# What were they thinking???



## rowdy-outty (Jul 28, 2010)

http://www.cectekscandinavia.se/en/img_gladiator.html
Not sure if you guys have seen this thing but this is the ugliest 4 wheeler I have ever seen!


----------



## brutematt750 (Aug 24, 2010)

It looks like they took abit of every quad ever produced and styled one


----------



## byrd (Jul 14, 2009)

hell look at the kingcobra on that site, it looks like a cross between a rene and a grizz. these ppl need to go back 2 the drawing board lol


----------



## BigIzzy (May 24, 2009)

reminds me of the front of a new dodge


----------



## lilbigtonka (Dec 30, 2008)

To me it is just a knock off canam renlander with the lights like a renny kinda and body of a outty


----------



## NMKawierider (Apr 11, 2009)

Yeah but remember, these are the people that make the Volvo.
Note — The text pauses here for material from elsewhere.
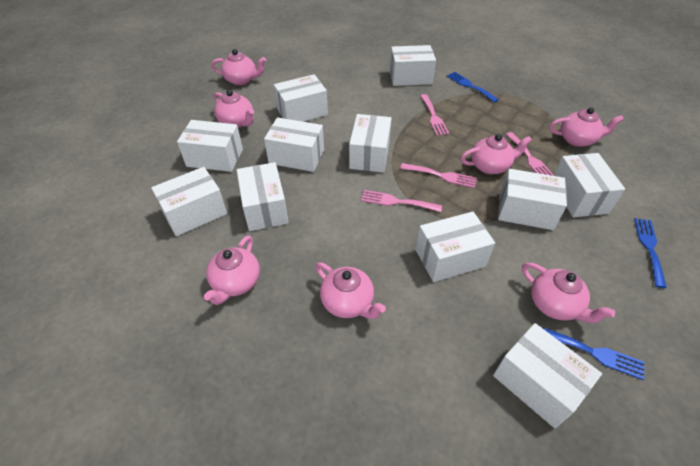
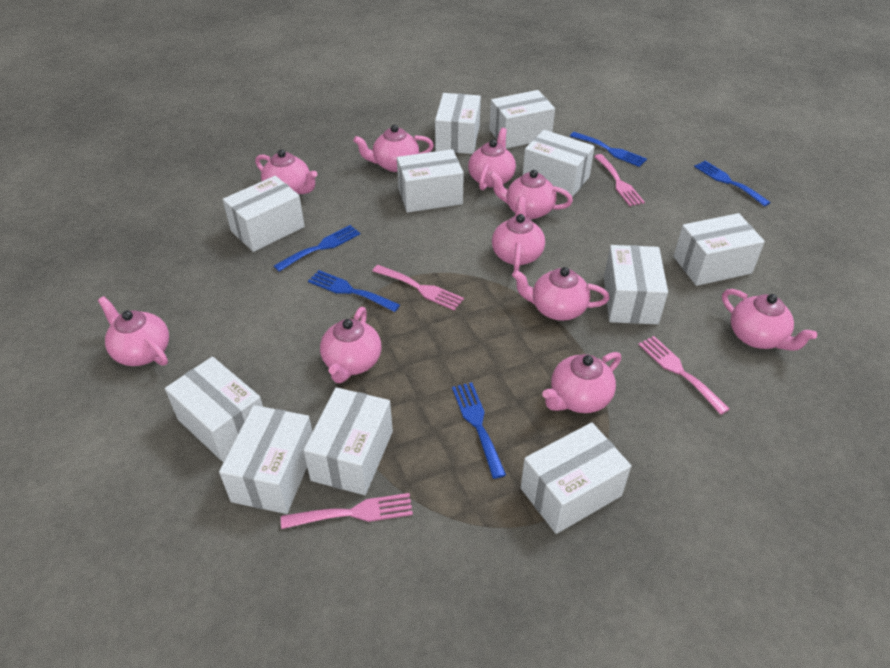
blue fork: 3 -> 5
pink teapot: 7 -> 10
Ugly..but tough and nice ride.


----------



## byrd (Jul 14, 2009)

u cant go by that. look at honda for instance. honda has made great atvs cars etc, but how many of yall would buy thier truck, or hell a car by kawi lol. stick to what u know and leave the rest to the others


----------



## Injected (Mar 21, 2010)

That looks like a joint product to me. A rebranded can am


----------



## rowdy-outty (Jul 28, 2010)

^ thats just wrong! :nutkick:


----------



## Big D (Jun 23, 2009)

Oh come on, it's not that bad 

but....even my stock Cat has more ground clearance and the plastic pieces look like they are in big sections that will need to be replaced frequently.


----------



## monsterbrute750 (Apr 13, 2010)

It is ugly. But you can definately tell they are copying Can-Am.


----------